Старик, костлявый, согнутый в три погибели, все выпрямлялся и теперь, откинув голову, стоял; лицо его было в бессмысленном старом восторге, который из сидящих здесь помнил только старик Салтыков. Слезы текли по его морщинистому грубому лицу. Вдруг он с неожиданною легкостью отодвинул кресла и выбежал, чтоб обнять чтеца.
Он не нашел никого: Александр убежал.
И все еще держась, не впадая в дремоту, которая обычно им в этот час поминутно овладевала, он стал с живостью разговаривать с Разумовским.
Разумовский ничего не разумел. Он сказал, что хотел бы образовать Пушкина в прозе.
– Оставьте его поэтом, – сказал ему Державин и отмахнулся неучтиво.
И все так же держась, только сильно тряся головою, он сидел за долгим обедом и ел на этот раз много и жадно, пользуясь отсутствием супруги, которая, наслушавшись медиков, отнимала у него за столом самые вкусные яства; отпил глоток вина, выслушал лепет Сергея Львовича и даже ответил ему; а отъезжая из Царского Села, повалясь на подушки возка, уже засыпая, пробормотал еле слышно старому кучеру, которого, как и камердинера, тоже звали Кондратием:
– Во весь опор!
Часть третья
Юность
Глава первая
1
Когда дядька Фома сказал ему, что его дожидаются господин Карамзин и прочие, сердце у него забилось, и он сорвался с лестницы так стремительно, что дядька сказал, оторопев: «Господи Сусе».
Он никак не мог привыкнуть к быстрым переменам в лице, к движениям господина Пушкина, нумера четырнадцатого.
Его дожидались в библиотеке. Родителей пускали просто в общую залу.

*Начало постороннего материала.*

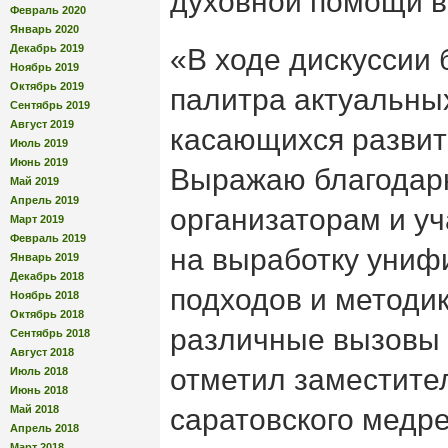
духовной помощи 
Февраль 2020
Январь 2020
Декабрь 2019
«В ходе дискуссии
Ноябрь 2019
Октябрь 2019
палитра актуальны
Сентябрь 2019
Август 2019
касающихся развит
Июль 2019
Июнь 2019
Выражаю благодар
Май 2019
Апрель 2019
организаторам и у
Март 2019
Февраль 2019
на выработку уни
Январь 2019
Декабрь 2018
подходов и методик
Ноябрь 2018
Октябрь 2018
различные вызовы
Сентябрь 2018
Август 2018
отметил заместите
Июль 2018
Июнь 2018
Май 2018
саратовского медр
Апрель 2018
Март 2018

Уже с месяц Карамзин жил в Петербурге, и все было полно слухами о нем: он приехал хлопотать об издании своей «Истории» перед царем. Толстая Бакунина передавала, что царь его принял с распростертыми объятиями и все решено; впрочем, в другой раз сказала сыну и его товарищам, что пока ничего не решено и даже ничего не известно. Вообще более о Карамзине она не пожелала говорить.
Только накануне приехал Куницын и рассказывал об успехе Карамзина: все на руках носят, и двор принужден был согласиться на издание. Говорили о каком-то празднестве, данном в честь его. А теперь он вдруг оказался в Царском Селе, в лицее.
Он был не один: заложив руки за спину, стоял посреди галереи дядюшка Василий Львович и еще третий – мешковатый, высокий, со вздернутыми плечами и в очках – Александр его видел в первый раз и сразу догадался: Вяземский. Василий Львович обнял его – как всегда делал это при других: не глядя на него и кося в сторону друзей.
Вяземский наблюдал исподлобья и переглянулся с Александром.
– Ваше превосходительство, – сказал он Василью Львовичу, напоминая, – староста арзамасский!